Medical Risk Factors
Primary sclerosing cholangitis, liver fluke infection, choledochal cysts, and chronic biliary disease.
Therapeutic Approach
Surgical resection when possible. Liver transplant under strict protocols for selected patients. Gemcitabine/cisplatin + durvalumab for unresectable disease.
Medical Breakthroughs & Hope
Liver transplant protocols for Klatskin tumors have achieved remarkable results in selected patients, offering the chance for long-term cure in a disease previously considered uniformly fatal.
Prognosis & Efficacy95%
R0 surgical resection achieves approximately 30-40% 5-year survival. Selected patients undergoing liver transplant protocol can achieve up to 65% 5-year survival.
Myth vs. Clinical Reality
Myth / Fiction
All jaundice in adults is caused by gallstones.
Fact / Reality
Painless progressive jaundice, especially in older adults, should raise suspicion for biliary malignancy including Klatskin tumor.
Myth / Fiction
Bile duct cancer is always inoperable.
Fact / Reality
With expert hepatobiliary surgery, many Klatskin tumors are resectable, and transplant protocols offer additional curative options.

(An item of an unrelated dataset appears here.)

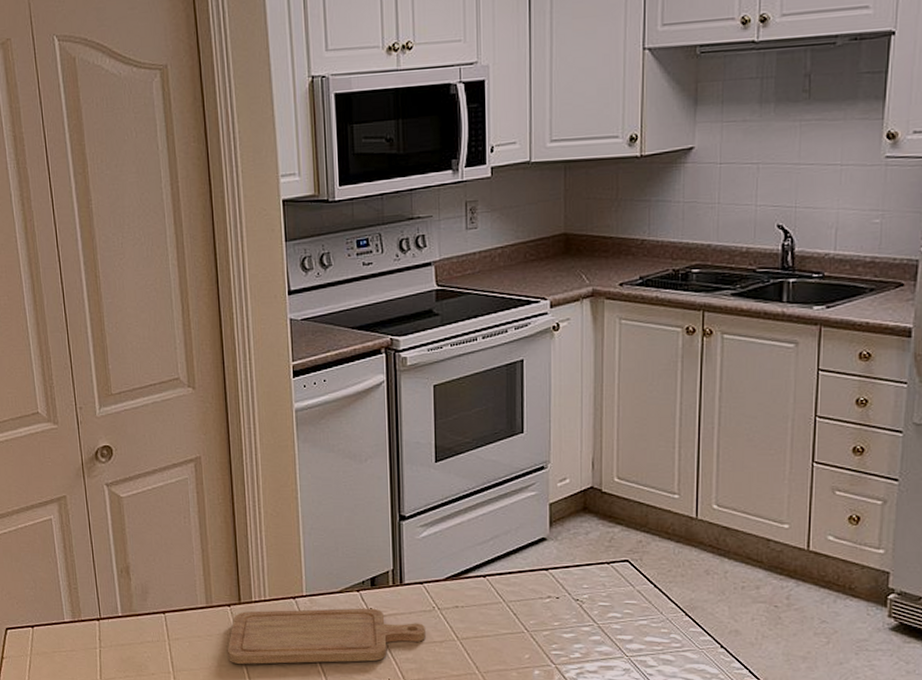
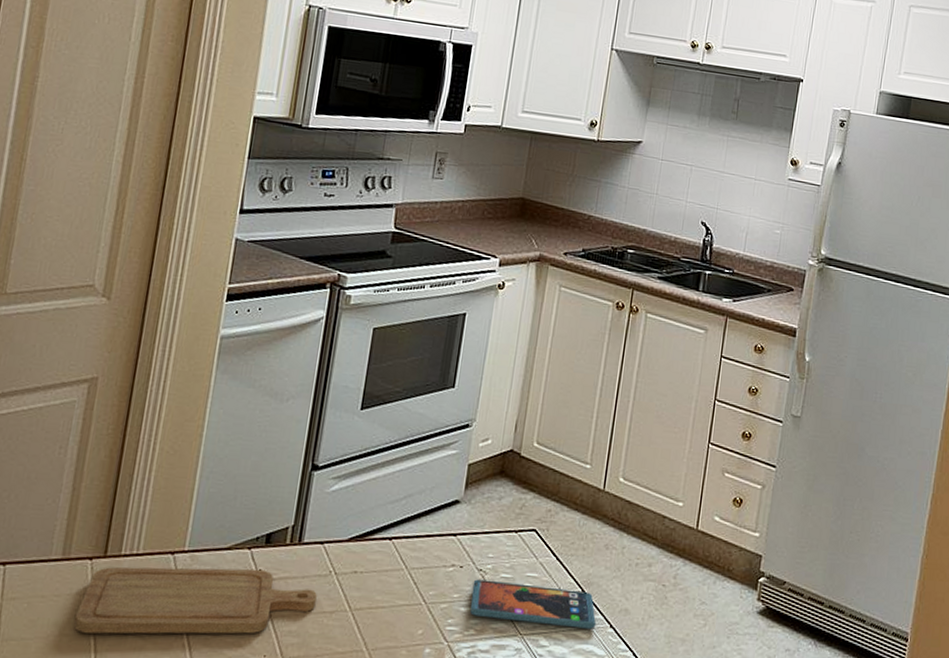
smartphone: none [571,608,706,650] -> present [469,579,597,629]

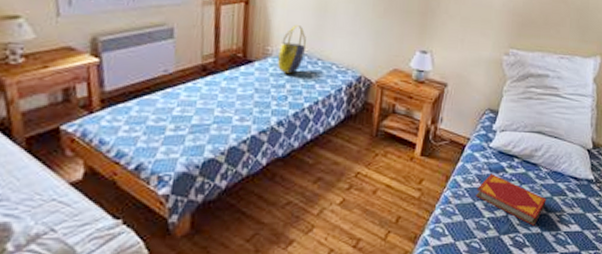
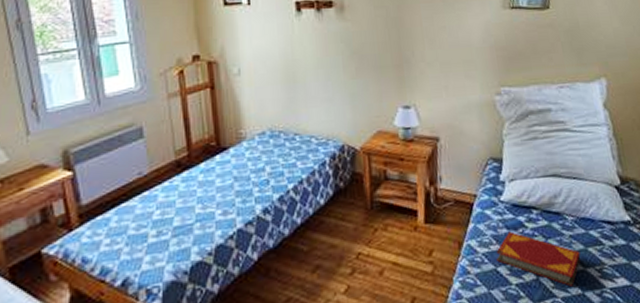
tote bag: present [277,25,306,74] -> none [252,102,280,156]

Frequently Asked Questions (FAQ)
Why is it named Klatskin?
Named after Gerald Klatskin, who characterized this biliary confluence tumor in 1965.
Is transplant possible?
Yes, for selected patients who meet strict criteria and respond to neoadjuvant chemoradiation, liver transplantation can be curative.
Why does it cause jaundice?
Its location at the bile duct junction blocks bile drainage from both sides of the liver, causing progressive jaundice.
How is it staged?
The Bismuth-Corlette classification describes the extent of ductal involvement, which determines surgical approach and resectability.
Is ERCP necessary?
ERCP with biliary stenting relieves jaundice while providing tissue for cytological diagnosis. It is a key diagnostic and therapeutic procedure.